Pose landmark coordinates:
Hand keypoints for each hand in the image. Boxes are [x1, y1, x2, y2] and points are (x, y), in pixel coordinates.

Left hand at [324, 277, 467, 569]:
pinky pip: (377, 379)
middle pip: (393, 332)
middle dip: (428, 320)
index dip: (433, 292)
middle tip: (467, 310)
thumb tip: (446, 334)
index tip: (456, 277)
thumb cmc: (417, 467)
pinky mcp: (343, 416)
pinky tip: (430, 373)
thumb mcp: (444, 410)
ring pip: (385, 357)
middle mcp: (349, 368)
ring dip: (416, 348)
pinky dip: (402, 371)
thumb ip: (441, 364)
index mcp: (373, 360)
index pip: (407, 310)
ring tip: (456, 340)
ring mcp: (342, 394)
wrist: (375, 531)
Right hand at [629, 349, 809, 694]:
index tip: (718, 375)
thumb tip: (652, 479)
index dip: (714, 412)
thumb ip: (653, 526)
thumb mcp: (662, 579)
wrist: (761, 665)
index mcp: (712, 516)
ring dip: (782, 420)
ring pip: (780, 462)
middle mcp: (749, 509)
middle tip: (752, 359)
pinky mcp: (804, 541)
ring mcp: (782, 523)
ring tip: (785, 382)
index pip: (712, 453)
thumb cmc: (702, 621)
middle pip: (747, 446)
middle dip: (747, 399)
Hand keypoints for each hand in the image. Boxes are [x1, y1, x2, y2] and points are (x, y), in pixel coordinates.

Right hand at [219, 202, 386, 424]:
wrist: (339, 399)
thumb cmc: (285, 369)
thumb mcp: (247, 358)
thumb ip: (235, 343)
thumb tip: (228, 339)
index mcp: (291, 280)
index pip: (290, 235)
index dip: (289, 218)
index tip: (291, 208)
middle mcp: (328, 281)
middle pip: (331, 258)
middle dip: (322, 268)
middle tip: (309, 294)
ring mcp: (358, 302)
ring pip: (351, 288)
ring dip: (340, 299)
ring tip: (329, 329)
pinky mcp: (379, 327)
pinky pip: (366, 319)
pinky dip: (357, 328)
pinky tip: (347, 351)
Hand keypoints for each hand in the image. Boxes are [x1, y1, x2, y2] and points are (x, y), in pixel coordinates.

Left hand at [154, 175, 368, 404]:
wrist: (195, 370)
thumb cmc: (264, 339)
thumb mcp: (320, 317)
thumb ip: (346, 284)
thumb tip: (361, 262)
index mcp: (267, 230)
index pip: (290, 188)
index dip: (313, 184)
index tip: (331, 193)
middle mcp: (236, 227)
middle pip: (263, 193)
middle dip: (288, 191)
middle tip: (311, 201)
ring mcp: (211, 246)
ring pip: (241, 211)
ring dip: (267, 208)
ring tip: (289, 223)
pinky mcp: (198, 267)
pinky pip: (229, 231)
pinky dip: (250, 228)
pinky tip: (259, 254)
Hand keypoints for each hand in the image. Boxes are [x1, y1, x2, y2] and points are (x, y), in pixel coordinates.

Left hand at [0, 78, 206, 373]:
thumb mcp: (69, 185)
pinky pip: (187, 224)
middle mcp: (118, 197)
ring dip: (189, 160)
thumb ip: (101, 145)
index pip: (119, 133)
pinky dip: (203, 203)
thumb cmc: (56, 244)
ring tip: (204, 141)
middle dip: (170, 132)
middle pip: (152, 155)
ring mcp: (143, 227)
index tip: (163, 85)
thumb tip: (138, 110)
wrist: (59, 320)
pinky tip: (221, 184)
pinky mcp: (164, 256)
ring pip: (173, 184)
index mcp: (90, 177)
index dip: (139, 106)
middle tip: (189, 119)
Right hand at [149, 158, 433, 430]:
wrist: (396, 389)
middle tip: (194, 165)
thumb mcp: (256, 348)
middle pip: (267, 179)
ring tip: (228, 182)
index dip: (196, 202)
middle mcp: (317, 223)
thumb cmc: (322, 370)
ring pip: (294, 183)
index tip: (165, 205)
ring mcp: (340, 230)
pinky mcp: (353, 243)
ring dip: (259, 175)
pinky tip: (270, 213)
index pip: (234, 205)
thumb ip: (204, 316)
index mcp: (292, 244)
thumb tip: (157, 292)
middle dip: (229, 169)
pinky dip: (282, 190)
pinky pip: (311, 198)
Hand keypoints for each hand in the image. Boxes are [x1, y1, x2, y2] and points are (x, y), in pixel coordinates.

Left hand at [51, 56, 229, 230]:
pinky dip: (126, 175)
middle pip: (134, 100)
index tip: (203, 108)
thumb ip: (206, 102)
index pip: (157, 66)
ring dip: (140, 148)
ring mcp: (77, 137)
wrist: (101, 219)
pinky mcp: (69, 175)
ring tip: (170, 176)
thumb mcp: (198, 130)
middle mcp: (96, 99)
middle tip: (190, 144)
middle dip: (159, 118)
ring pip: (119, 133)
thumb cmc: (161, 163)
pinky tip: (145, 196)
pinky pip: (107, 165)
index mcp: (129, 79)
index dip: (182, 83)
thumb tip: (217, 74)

__Directions for this task__: In full and without error, transcribe each of the entries.

__Answer section__:
Hand keypoints for each hand in the image. Boxes are [x1, y1, x2, y2] and points are (x, y), in pixel coordinates.

Left hand at [324, 277, 467, 569]:
pinky pip: (377, 379)
middle pip: (393, 332)
middle dip: (428, 320)
index dip: (433, 292)
middle tip: (467, 310)
thumb tip: (446, 334)
index tip: (456, 277)
thumb cmc: (417, 467)
pinky mcp: (343, 416)
pinky tip: (430, 373)
thumb mcp: (444, 410)
ring pip: (385, 357)
middle mcp: (349, 368)
ring dip: (416, 348)
pinky dip: (402, 371)
thumb ip: (441, 364)
index mcp: (373, 360)
index pip: (407, 310)
ring tip: (456, 340)
ring mcp: (342, 394)
wrist: (375, 531)
Right hand at [629, 349, 809, 694]:
index tip: (718, 375)
thumb tip: (652, 479)
index dip: (714, 412)
thumb ip: (653, 526)
thumb mcp: (662, 579)
wrist: (761, 665)
index mcp: (712, 516)
ring dip: (782, 420)
ring pip: (780, 462)
middle mcp: (749, 509)
middle tip: (752, 359)
pinky mcp: (804, 541)
ring mcp: (782, 523)
ring tip: (785, 382)
index pip: (712, 453)
thumb cmc: (702, 621)
middle pip: (747, 446)
middle dip: (747, 399)
Hand keypoints for each hand in the image. Boxes are [x1, y1, x2, y2] and points are (x, y), in pixel coordinates.

Right hand at [219, 202, 386, 424]:
wrist: (339, 399)
thumb cmc: (285, 369)
thumb mcp: (247, 358)
thumb ip: (235, 343)
thumb tip: (228, 339)
index mcp: (291, 280)
index pip: (290, 235)
index dip: (289, 218)
index tip: (291, 208)
middle mcp: (328, 281)
middle pip: (331, 258)
middle dip: (322, 268)
middle tip: (309, 294)
ring mcp: (358, 302)
ring pip: (351, 288)
ring dip: (340, 299)
ring tip: (329, 329)
pinky mcp: (379, 327)
pinky pip: (366, 319)
pinky dip: (357, 328)
pinky tip: (347, 351)
Hand keypoints for each hand in the image. Boxes are [x1, y1, x2, y2] and points are (x, y), in pixel coordinates.

Left hand at [154, 175, 368, 404]:
wrist: (195, 370)
thumb cmc: (264, 339)
thumb mcp: (320, 317)
thumb ip: (346, 284)
thumb tip: (361, 262)
index mcp: (267, 230)
index pip: (290, 188)
index dip: (313, 184)
index tip: (331, 193)
middle mcp: (236, 227)
middle pip: (263, 193)
middle dip: (288, 191)
middle tip: (311, 201)
ring mcp: (211, 246)
ring pip: (241, 211)
ring dip: (267, 208)
ring tip: (289, 223)
pinky mcp: (198, 267)
pinky pip: (229, 231)
pinky dip: (250, 228)
pinky tip: (259, 254)
Hand keypoints for each hand in the image. Boxes are [x1, y1, x2, y2] and points are (x, y), in pixel coordinates.

Left hand at [0, 78, 206, 373]:
thumb mcp: (69, 185)
pinky pip: (187, 224)
middle mcp: (118, 197)
ring dip: (189, 160)
thumb ip: (101, 145)
index pip: (119, 133)
pinky dip: (203, 203)
thumb cmc: (56, 244)
ring tip: (204, 141)
middle dip: (170, 132)
middle pip: (152, 155)
ring mcp: (143, 227)
index tip: (163, 85)
thumb tip: (138, 110)
wrist: (59, 320)
pinky tip: (221, 184)
pinky mcp: (164, 256)
ring pip: (173, 184)
index mcp: (90, 177)
index dip: (139, 106)
middle tip: (189, 119)
Right hand at [149, 158, 433, 430]:
wrist: (396, 389)
middle tip: (194, 165)
thumb mcp: (256, 348)
middle pip: (267, 179)
ring tip: (228, 182)
index dip: (196, 202)
middle mcp: (317, 223)
thumb cmc: (322, 370)
ring pip: (294, 183)
index tip: (165, 205)
ring mcp: (340, 230)
pinky mcp: (353, 243)
ring dip: (259, 175)
pinky tip: (270, 213)
index pip: (234, 205)
thumb ip: (204, 316)
index mcp: (292, 244)
thumb tip: (157, 292)
middle dip: (229, 169)
pinky dip: (282, 190)
pinky pip: (311, 198)
Hand keypoints for each hand in the image. Boxes are [x1, y1, x2, y2] and points are (x, y), in pixel coordinates.

Left hand at [51, 56, 229, 230]:
pinky dip: (126, 175)
middle pip: (134, 100)
index tip: (203, 108)
thumb ip: (206, 102)
index pip: (157, 66)
ring dip: (140, 148)
ring mcp: (77, 137)
wrist: (101, 219)
pinky mcp: (69, 175)
ring tip: (170, 176)
thumb mcp: (198, 130)
middle mcp: (96, 99)
middle tip: (190, 144)
middle dip: (159, 118)
ring pip: (119, 133)
thumb cmc: (161, 163)
pinky tip: (145, 196)
pinky pip: (107, 165)
index mcp: (129, 79)
index dip: (182, 83)
thumb tip: (217, 74)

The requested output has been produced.